Both row full rank and column full rank are n-order matrices, that is, n-order matrices. Row full rank matrix has nothing to do with row vector linearity, and column full rank matrix has nothing to do with column vector linearity. So if it is a square matrix, the row full rank matrix and the column full rank matrix are equivalent.
In the multiplication of matrices, there is a kind of matrix that plays a special role, just like 1 in the multiplication of numbers. We call this matrix identity matrix, or identity matrix for short. It is a square matrix, and the elements on the diagonal from the upper left corner to the lower right corner (called the main diagonal) are all 0 except 1.

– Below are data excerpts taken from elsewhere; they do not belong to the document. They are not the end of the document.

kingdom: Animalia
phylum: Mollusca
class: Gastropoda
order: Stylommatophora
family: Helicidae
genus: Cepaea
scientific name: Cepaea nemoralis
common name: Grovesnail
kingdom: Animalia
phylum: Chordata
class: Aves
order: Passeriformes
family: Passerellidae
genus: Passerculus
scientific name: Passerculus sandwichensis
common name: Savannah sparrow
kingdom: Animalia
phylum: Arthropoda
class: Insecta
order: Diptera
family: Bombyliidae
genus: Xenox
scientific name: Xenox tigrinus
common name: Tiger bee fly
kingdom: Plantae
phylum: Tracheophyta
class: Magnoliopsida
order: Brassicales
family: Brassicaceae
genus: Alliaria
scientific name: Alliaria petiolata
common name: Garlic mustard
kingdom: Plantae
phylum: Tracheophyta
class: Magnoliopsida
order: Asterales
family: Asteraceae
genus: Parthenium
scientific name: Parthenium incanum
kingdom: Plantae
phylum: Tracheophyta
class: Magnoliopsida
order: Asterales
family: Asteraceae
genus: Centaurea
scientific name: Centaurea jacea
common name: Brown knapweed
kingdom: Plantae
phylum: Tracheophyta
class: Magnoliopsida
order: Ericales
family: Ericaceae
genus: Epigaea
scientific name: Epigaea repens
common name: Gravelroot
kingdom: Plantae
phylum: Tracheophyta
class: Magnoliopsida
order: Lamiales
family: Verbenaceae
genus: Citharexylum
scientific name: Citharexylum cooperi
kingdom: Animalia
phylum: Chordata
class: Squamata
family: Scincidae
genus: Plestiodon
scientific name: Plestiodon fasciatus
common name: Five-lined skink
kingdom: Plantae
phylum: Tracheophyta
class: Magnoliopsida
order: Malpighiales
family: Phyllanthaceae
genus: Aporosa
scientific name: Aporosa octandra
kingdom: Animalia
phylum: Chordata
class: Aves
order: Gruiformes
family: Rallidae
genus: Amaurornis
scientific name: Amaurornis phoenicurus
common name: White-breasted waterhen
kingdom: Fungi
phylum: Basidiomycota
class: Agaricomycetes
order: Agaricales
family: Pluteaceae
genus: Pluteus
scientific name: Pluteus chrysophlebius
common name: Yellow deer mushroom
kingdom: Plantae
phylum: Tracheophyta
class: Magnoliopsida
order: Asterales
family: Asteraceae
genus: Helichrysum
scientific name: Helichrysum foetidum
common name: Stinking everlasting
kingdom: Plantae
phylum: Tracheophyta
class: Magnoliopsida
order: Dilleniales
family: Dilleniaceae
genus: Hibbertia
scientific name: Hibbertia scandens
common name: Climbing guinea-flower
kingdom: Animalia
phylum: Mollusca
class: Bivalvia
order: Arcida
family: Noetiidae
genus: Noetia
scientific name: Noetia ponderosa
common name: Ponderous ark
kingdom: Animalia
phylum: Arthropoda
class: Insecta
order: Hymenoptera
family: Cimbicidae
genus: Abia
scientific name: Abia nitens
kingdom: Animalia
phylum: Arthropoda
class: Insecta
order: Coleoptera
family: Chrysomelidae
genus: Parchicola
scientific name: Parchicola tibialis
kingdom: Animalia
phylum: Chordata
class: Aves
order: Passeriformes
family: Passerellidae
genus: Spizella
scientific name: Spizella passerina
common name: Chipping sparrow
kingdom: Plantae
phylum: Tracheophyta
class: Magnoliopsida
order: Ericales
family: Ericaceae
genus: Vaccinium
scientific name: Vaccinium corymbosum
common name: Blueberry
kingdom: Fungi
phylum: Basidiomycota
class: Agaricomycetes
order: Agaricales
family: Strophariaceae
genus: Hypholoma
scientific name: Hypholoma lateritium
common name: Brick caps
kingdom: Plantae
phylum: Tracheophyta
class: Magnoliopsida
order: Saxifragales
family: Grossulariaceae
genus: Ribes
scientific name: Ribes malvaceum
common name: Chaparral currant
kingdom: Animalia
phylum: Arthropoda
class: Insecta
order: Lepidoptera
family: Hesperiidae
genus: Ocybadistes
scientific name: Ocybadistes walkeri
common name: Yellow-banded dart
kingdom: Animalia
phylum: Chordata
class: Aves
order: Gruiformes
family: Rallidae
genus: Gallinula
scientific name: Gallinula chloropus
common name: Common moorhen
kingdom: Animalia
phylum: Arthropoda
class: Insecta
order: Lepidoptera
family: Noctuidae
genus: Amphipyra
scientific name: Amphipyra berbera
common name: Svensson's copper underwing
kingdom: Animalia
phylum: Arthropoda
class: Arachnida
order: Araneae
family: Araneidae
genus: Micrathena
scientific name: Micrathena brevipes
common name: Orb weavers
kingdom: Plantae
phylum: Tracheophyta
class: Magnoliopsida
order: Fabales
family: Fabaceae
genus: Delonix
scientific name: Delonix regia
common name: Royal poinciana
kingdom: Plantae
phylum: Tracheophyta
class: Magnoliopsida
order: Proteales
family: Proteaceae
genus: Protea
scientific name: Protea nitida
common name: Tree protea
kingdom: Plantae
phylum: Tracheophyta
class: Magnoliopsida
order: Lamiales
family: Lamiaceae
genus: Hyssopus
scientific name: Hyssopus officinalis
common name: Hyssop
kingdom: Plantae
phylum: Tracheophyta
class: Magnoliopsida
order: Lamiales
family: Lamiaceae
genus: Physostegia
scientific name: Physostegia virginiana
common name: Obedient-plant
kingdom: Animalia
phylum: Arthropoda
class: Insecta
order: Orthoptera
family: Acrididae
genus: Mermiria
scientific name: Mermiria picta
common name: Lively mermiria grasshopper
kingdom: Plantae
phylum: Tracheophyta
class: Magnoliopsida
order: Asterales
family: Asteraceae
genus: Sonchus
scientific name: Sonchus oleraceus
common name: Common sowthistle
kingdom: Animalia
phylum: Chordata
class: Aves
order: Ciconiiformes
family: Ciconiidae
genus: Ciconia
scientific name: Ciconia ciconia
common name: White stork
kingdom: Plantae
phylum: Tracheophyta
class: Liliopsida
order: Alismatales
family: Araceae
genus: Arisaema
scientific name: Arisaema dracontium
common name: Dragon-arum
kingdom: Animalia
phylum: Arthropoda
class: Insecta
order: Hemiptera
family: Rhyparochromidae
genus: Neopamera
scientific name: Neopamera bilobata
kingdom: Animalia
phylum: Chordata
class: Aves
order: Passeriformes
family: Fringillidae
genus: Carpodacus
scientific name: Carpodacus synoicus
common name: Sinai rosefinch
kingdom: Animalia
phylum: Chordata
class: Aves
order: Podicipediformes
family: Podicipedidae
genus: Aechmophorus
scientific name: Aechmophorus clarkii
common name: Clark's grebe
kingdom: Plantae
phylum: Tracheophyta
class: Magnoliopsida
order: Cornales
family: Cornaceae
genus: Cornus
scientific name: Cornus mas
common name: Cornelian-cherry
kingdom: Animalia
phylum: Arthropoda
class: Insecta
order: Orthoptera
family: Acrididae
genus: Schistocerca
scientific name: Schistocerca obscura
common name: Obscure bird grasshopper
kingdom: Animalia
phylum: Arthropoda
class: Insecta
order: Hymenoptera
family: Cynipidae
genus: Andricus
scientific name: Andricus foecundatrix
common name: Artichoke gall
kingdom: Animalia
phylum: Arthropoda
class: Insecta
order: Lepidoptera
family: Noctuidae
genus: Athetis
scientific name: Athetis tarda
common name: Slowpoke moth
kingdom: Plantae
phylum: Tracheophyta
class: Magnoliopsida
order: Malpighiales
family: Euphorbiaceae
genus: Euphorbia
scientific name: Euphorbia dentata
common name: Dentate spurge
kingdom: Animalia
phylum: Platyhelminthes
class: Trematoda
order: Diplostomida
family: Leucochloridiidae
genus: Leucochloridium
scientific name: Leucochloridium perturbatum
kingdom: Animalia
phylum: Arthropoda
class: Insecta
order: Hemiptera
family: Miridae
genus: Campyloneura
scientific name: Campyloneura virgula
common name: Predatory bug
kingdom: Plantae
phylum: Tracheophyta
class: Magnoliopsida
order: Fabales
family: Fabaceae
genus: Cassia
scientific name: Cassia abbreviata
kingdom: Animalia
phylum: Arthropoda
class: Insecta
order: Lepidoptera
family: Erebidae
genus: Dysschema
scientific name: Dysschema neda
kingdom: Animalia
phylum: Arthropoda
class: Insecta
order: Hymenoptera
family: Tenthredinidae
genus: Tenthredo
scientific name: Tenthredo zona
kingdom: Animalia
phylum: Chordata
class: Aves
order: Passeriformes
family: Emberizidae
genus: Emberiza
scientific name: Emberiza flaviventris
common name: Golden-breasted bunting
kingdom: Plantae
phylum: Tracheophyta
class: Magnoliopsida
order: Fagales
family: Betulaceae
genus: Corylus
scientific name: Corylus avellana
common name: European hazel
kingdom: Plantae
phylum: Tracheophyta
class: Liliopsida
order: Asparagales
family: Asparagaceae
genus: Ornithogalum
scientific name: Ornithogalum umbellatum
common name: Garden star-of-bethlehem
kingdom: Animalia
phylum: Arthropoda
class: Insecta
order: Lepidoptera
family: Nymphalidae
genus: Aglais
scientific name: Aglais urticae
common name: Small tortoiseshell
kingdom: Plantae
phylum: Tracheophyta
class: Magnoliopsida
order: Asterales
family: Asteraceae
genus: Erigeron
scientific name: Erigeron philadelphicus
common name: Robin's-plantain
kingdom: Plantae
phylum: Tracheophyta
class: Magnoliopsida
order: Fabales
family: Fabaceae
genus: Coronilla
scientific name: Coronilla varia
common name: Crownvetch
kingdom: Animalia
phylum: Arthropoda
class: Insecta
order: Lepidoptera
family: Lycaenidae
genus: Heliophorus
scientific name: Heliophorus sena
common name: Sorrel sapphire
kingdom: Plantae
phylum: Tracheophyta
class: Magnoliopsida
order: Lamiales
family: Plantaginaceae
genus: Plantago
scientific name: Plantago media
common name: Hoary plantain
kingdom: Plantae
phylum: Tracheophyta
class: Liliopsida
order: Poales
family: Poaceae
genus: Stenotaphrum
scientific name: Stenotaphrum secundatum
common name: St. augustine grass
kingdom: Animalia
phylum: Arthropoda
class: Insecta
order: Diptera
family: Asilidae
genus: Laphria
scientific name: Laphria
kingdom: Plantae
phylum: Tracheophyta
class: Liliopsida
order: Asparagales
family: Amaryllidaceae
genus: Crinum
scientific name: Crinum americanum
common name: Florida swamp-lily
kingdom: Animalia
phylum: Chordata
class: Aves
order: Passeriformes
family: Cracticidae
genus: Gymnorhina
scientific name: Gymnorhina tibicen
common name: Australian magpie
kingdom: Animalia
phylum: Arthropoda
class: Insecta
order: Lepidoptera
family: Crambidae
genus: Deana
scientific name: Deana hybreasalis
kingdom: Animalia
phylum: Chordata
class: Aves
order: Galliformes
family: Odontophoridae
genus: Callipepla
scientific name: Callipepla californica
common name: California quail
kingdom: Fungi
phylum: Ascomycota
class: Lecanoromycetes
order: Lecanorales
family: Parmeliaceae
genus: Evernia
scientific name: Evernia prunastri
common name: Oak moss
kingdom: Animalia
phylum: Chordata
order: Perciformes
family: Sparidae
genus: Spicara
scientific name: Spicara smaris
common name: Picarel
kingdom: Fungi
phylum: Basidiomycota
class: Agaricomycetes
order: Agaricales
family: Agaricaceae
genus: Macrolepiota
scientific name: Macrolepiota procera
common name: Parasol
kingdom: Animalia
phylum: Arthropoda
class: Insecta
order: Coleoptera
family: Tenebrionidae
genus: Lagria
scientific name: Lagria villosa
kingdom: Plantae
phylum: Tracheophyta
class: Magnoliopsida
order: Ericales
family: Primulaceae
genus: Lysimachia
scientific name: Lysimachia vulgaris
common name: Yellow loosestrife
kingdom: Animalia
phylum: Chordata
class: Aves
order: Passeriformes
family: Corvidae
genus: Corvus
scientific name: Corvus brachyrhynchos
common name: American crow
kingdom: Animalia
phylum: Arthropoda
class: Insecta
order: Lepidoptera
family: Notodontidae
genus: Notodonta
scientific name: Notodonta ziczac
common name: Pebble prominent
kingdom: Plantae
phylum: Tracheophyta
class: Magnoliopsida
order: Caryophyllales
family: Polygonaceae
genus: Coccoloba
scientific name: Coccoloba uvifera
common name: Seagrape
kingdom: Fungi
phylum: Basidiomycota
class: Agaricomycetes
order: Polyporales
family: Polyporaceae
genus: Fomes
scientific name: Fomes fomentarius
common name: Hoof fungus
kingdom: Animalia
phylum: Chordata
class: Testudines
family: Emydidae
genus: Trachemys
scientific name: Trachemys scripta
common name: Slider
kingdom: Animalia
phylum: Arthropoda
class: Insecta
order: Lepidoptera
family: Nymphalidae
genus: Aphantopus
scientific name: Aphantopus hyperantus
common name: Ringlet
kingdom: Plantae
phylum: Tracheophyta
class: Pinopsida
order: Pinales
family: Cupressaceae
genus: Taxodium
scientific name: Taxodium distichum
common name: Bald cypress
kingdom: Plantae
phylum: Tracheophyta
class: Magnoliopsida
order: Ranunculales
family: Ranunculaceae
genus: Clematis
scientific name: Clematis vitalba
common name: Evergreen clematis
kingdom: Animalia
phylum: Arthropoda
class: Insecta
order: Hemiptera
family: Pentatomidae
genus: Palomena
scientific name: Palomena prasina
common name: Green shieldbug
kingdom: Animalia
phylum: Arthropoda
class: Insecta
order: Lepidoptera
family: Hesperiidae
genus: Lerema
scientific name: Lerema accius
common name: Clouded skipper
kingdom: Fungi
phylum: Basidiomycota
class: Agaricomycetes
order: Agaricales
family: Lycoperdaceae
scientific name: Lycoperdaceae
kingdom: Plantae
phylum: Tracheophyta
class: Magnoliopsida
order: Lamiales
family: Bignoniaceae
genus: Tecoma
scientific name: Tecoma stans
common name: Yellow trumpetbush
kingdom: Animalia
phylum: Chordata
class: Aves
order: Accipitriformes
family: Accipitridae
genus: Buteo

Linear equations can be solved by transforming the coefficient matrix into identity matrix.
theorem
Uniqueness of (1) inverse matrix. If the matrix A is invertible, the inverse matrix of A is unique, and the inverse matrix of A is A- 1.
(2) The necessary and sufficient condition for the invertibility of N-order square matrix A is r (a) = m ... For N-order square matrix A, if r(A)=n, then A is called a full rank matrix or a nonsingular matrix.
(3) Any full rank matrix can be transformed into identity matrix by finite elementary row transformation. It is deduced that the inverse matrix A of full rank matrix A can be expressed as the product of finite elementary matrices.